Sweat Glands— Sweat glands are of two types in dogs and cats. One type is the same as those in humans and causes the typical sweating. This type is called the eccrine sweat gland. Eccrine glands are located only on the footpads and nose of dogs and cats. Sweating is seen in agitated or excited dogs and cats. The other type of sweat gland is called the apocrine sweat gland and is described below.
Apocrine Sweat Glands— Apocrine glands are located in close association to most hair follicles all over the body. These glands open into the hair follicle. There are usually more of them where the hair is thinner. Sweating from these glands is possible especially in German shepherds and Labradors and these breeds may show sweating under the arms, in the inguinal areas, or around the groin.
Perianal Glands— These glands surround the anus and may be the source of perianal gland infections that occur in German shepherds and other breeds. Perianal gland tumors are also common around the rectum of male dogs. These tumors may respond to surgical removal and castration.

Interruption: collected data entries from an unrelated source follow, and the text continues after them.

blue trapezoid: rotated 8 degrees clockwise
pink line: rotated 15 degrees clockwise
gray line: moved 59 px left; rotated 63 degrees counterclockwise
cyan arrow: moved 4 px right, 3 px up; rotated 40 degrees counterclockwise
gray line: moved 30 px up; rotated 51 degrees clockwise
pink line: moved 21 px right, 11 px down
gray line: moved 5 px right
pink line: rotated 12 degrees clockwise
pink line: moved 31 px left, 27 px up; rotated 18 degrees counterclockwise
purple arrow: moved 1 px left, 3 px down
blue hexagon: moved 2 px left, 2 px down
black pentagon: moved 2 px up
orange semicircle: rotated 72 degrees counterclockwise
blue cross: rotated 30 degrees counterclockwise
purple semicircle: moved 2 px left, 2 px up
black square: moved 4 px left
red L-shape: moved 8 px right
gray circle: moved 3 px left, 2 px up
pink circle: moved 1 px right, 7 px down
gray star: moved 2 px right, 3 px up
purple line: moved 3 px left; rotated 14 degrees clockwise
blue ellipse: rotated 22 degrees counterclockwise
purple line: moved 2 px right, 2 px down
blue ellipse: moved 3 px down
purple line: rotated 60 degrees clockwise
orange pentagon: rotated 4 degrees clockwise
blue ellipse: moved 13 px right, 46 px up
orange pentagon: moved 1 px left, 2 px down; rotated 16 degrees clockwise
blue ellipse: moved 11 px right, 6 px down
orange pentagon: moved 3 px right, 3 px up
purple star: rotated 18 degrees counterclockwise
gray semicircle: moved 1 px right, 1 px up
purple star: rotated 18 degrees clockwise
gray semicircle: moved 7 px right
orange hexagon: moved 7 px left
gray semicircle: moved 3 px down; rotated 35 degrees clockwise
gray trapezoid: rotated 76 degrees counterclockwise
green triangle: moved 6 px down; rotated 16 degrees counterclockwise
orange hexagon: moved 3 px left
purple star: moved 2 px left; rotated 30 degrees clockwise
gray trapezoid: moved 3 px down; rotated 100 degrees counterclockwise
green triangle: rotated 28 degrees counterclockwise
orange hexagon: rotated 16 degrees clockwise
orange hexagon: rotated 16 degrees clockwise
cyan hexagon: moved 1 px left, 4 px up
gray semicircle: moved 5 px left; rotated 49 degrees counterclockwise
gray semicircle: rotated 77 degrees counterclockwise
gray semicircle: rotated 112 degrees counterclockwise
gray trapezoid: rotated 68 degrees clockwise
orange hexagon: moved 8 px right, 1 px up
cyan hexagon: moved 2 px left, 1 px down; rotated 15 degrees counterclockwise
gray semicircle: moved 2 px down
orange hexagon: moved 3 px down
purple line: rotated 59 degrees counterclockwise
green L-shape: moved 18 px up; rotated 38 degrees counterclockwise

Anal Sacs— The anal sacs are located caudal to the rectum and produce a foul smelling, thick fluid. This fluid should be expressed each time a pet defecates. Its primary purpose is for scenting and marking. There is no other known function of the anal sacs. When the anal sacs do not empty properly, anal sac impaction can occur. The pet will usually lick the anal area excessively and scoot the rump on the ground. If this action does not relieve the impaction, anal gland abscess may occur. Manual expression of the anal glands is a common grooming procedure and is done as a part of the annual examination of dogs. This procedure is accomplished by the following steps: raising the tail firmly, then with a gloved hand, grasp anterior to the glands with the thumb and forefinger. Each gland should be palpable between the respective thumb and forefinger. Squeeze firmly and apply caudal pressure to empty the glands. If the glands cannot be expressed in this manner, insert the gloved forefinger into the rectum and grasp the gland between the thumb and forefinger – squeeze and apply pressure caudal to empty the gland. Repeat on the opposite side. Chronic impaction or infection is a reason to have the glands surgically removed.
Ear Canal Glands— These glands are responsible for producing earwax and can become a major problem if they become hypertrophic (enlarged). This most often occurs in cocker spaniels.

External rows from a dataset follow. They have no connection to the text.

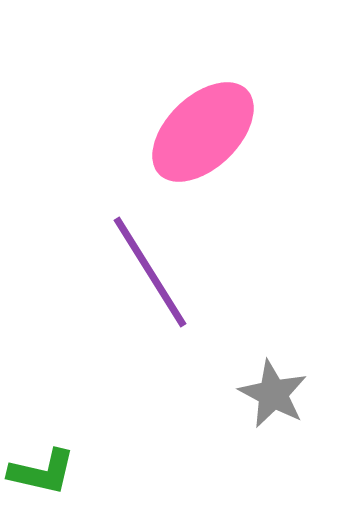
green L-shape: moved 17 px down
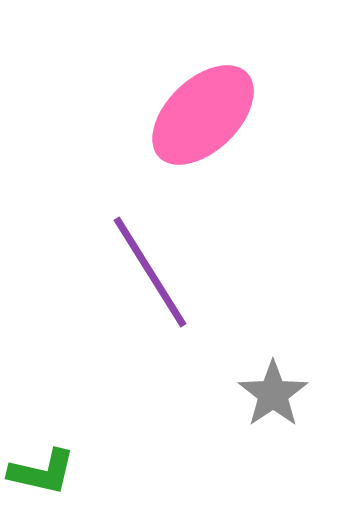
pink ellipse: moved 17 px up
gray star: rotated 10 degrees clockwise
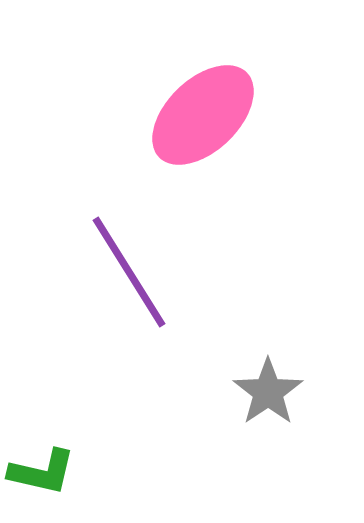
purple line: moved 21 px left
gray star: moved 5 px left, 2 px up
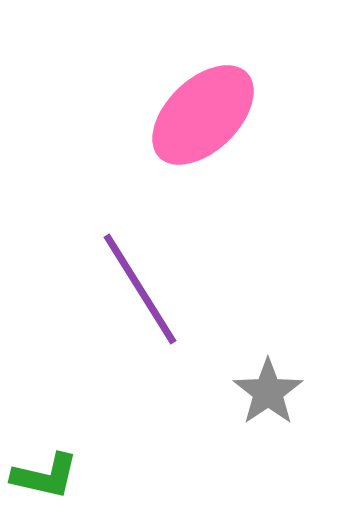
purple line: moved 11 px right, 17 px down
green L-shape: moved 3 px right, 4 px down
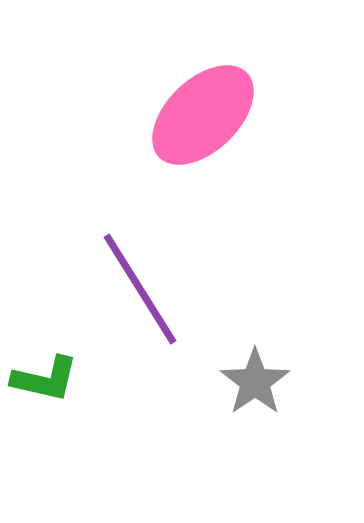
gray star: moved 13 px left, 10 px up
green L-shape: moved 97 px up
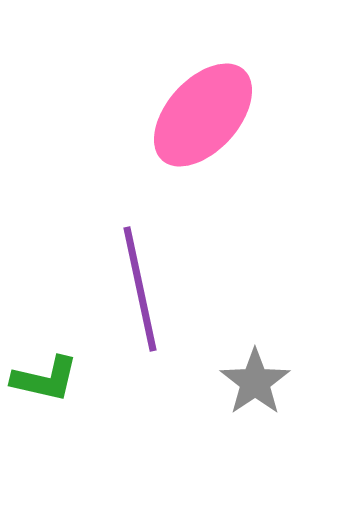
pink ellipse: rotated 4 degrees counterclockwise
purple line: rotated 20 degrees clockwise
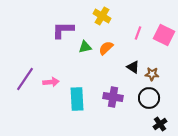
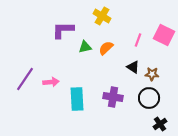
pink line: moved 7 px down
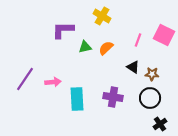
pink arrow: moved 2 px right
black circle: moved 1 px right
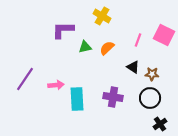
orange semicircle: moved 1 px right
pink arrow: moved 3 px right, 3 px down
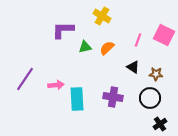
brown star: moved 4 px right
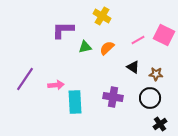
pink line: rotated 40 degrees clockwise
cyan rectangle: moved 2 px left, 3 px down
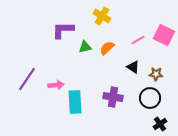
purple line: moved 2 px right
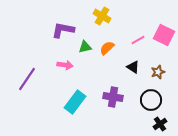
purple L-shape: rotated 10 degrees clockwise
brown star: moved 2 px right, 2 px up; rotated 24 degrees counterclockwise
pink arrow: moved 9 px right, 20 px up; rotated 14 degrees clockwise
black circle: moved 1 px right, 2 px down
cyan rectangle: rotated 40 degrees clockwise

Caudal Tail Gland of Dogs— A gland that is on the dorsal surface of the tail and is present in only five percent of the dogs. The “guard hairs” are found in this area and a very thick amount of sebaceous secretion is associated with them.
Caudal Tail Gland of Cats— A gland that is present in non-neutered male cats and secrets waxy, sebaceous secretion that causes matting of the hair in this area. This is called “Stud Tail” in cats. The caudal tail gland is responsive to testosterone and other hormones. This oval area on the tail is subject to infection, tumors and seborrhea.